Go over the lines below, and when one contains the word "accessanalyzer", copy it.

Task input >>
== Segment start ==
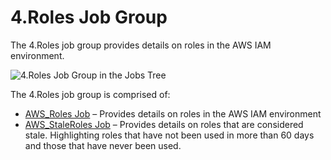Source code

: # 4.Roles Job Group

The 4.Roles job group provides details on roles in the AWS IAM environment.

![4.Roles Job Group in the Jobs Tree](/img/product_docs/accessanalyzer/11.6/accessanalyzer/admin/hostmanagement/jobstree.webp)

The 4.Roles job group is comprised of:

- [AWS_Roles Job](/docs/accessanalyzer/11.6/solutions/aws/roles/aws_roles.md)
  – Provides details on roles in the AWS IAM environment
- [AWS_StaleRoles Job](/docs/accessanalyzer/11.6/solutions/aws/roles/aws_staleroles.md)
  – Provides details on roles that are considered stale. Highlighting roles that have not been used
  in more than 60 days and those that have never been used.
== Segment end ==
Response >>
![4.Roles Job Group in the Jobs Tree](/img/product_docs/accessanalyzer/11.6/accessanalyzer/admin/hostmanagement/jobstree.webp)
- [AWS_Roles Job](/docs/accessanalyzer/11.6/solutions/aws/roles/aws_roles.md)
- [AWS_StaleRoles Job](/docs/accessanalyzer/11.6/solutions/aws/roles/aws_staleroles.md)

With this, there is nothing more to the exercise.